Kim Lahn is perhaps Denmark’s leading expert when it comes to music for indoor cycling. Now aged 47, he was just 14 years old when he began working as a DJ. At the age of 18 he became a radio presenter, and when he turned 20 he started making his own music and remixing for others.
His first experience of an indoor cycling studio was, he says, frightening yet addictive at the same time. The music was loud, the instructor was demanding, and he sweated like he had never sweated before. But nevertheless, he really enjoyed it – and it proved addictive enough that he had, by the age of 30, become an indoor cycling instructor.
As an indoor cycling instructor, Kim’s key focus has always been – and remains – the music. He prepares new music for each training session, driven by a passion to create soundtracks that help him deliver the best possible workout each time.
He explains: “I always have the same three goals for all my sessions. First, it has to feel as though the time flies by. Second, it has to be efficient training. And third, 10 minutes after the training session has finished, I want the riders to want more.
He adds: “My favourite moment is when I look someone in the eye and I can see they are pushing themselves to the limit, but they are still smiling and singing along. It doesn’t matter whether there are 10 or 300 people in the class – it’s the same great feeling.”
“It’s my experience that music helps me achieve all three goals.”
Most indoor cycling instructors dream of putting together the perfect playlist that everybody just loves – so how do you go about this?
“Unfortunately, there’s no set recipe for a successful playlist,” says Kim. “Discussing what good music is, is rather like discussing favourite colours; it’s very hard to argue why blue is a nicer colour than red.
“There are, however, some useful rules of thumb that can help you create a popular playlist.
“First of all, studies show that the music we listen to when we are 14 is the most important in our lives – the music that means the most to us. If the majority of the people joining your class were born in the seventies, for example, they will most likely prefer music from the mid-eighties. If you prefer remixes because of their more distinct beats, no problem: many of the eighties hits have also been remixed.
“Another good idea is to think like a DJ. If everybody in the room were there to dance instead of cycle, what kind of music would a DJ play to fill the dance floor? Well, that’s exactly the music you should play to fill the cycling studio too. Mix old and new tunes and different genres – rock, pop and dance. Everybody’s taste in music differs, and your personal taste is probably also very different from your riders’, so make sure there’s something in there for everyone.”

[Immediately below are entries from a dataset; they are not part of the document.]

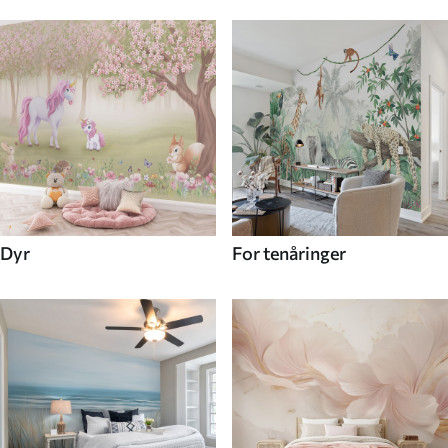
Dyr
For tenåringer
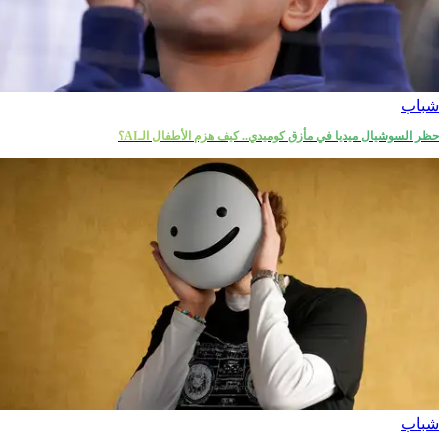
شباب
حظر السوشيال ميديا في مأزق كوميدي.. كيف هزم الأطفال الـAI؟
شباب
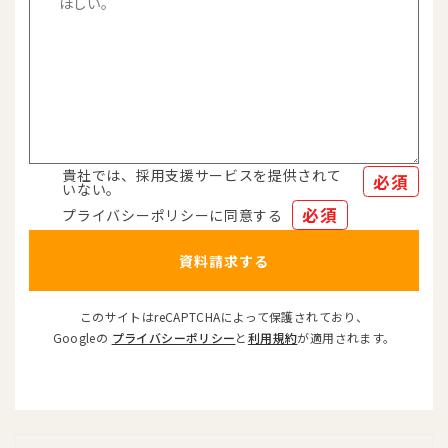
貴社では、採用支援サービスを提供されて
必須
いない。
必須
プライバシーポリシーに同意する
資料請求する
このサイトはreCAPTCHAによって保護されており、
Googleの
プライバシーポリシー
と
利用規約
が適用されます。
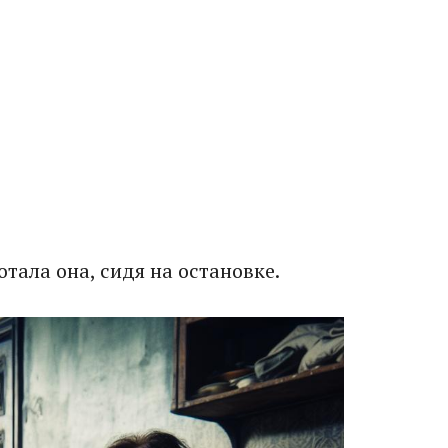
ала она, сидя на остановке.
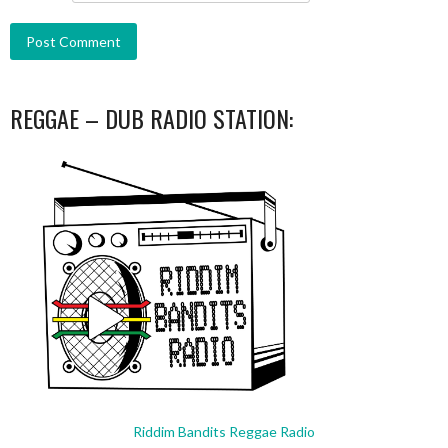
REGGAE – DUB RADIO STATION:
Riddim Bandits Reggae Radio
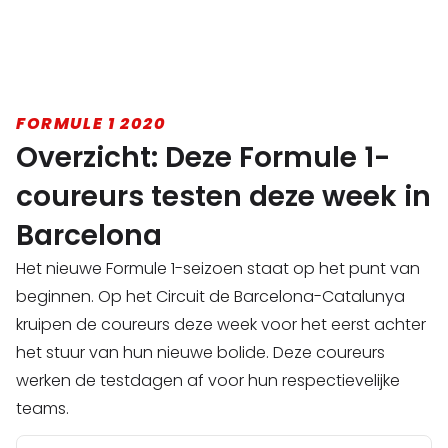
FORMULE 1 2020
Overzicht: Deze Formule 1-
coureurs testen deze week in
Barcelona
Het nieuwe Formule 1-seizoen staat op het punt van
beginnen. Op het Circuit de Barcelona-Catalunya
kruipen de coureurs deze week voor het eerst achter
het stuur van hun nieuwe bolide. Deze coureurs
werken de testdagen af voor hun respectievelijke
teams.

He continues: “I do believe the best playlist is one the instructor likes. They have to put their heart and soul into a class, as well as connecting with the riders, and this is easier if the music actually touches him or her and evokes feelings in them.
“However, if you’re a skilled instructor with a good musical understanding, I believe it’s possible to use all kinds of music for your cycling sessions.”
So what are Kim’s tips for using the music tracks you’ve chosen for your class?
“Have you ever taken a Step class or a Zumba class and been asked to dance off-beat?” he asks, before answering his own question: “Probably not.”
He continues: “Music and rhythm are equally important tools in a cycling studio. Music comes in so many different speeds, from 30-40 bpm (beats per minute) to 3,000 bpm – and with
all those different beats and speeds available, you really should be able to find music that matches any number of revolutions per minute on the bike.”
And if cycling in time with the music helps riders feel more at-one with the workout, it also distracts them from the exertion by allowing them to enjoy the tunes. Kim explains: “Music – and verbal cuing that goes with the music – make the session fly by faster. The more natural and on-beat it feels, and the more the riders truly feel the music, the easier it is to forget oneself, the pain and all the hard work.”
His final piece of advice: “You also need to be familiar with the music you use. You have to know when the music peaks, when the beat drops and when it slows down. This will ensure you’re able to use the music effectively, not only to push the riders but also for relaxation.”
Kim offers a few final pieces of advice to take away:
1. There is no easy way to perfection. It takes a lot of hard work to become an even better instructor and create even better playlists.
2. Learn to match your music with your ideas and the pace of your training session.
3. I spend 10–20 hours each week listening to music, finding new inspiration and new tracks.
4. I keep a close eye on international music charts.
5. I subscribe to different DJ podcasts.
6. I follow a number of users on Mixcloud and SoundCloud.
7. I use the Shazam app whenever I hear something new on the radio, at a concert or in a TV ad.
8. I check out DJ set lists.
So immerse yourself in a world of music, know what music your members enjoy, and have some fun!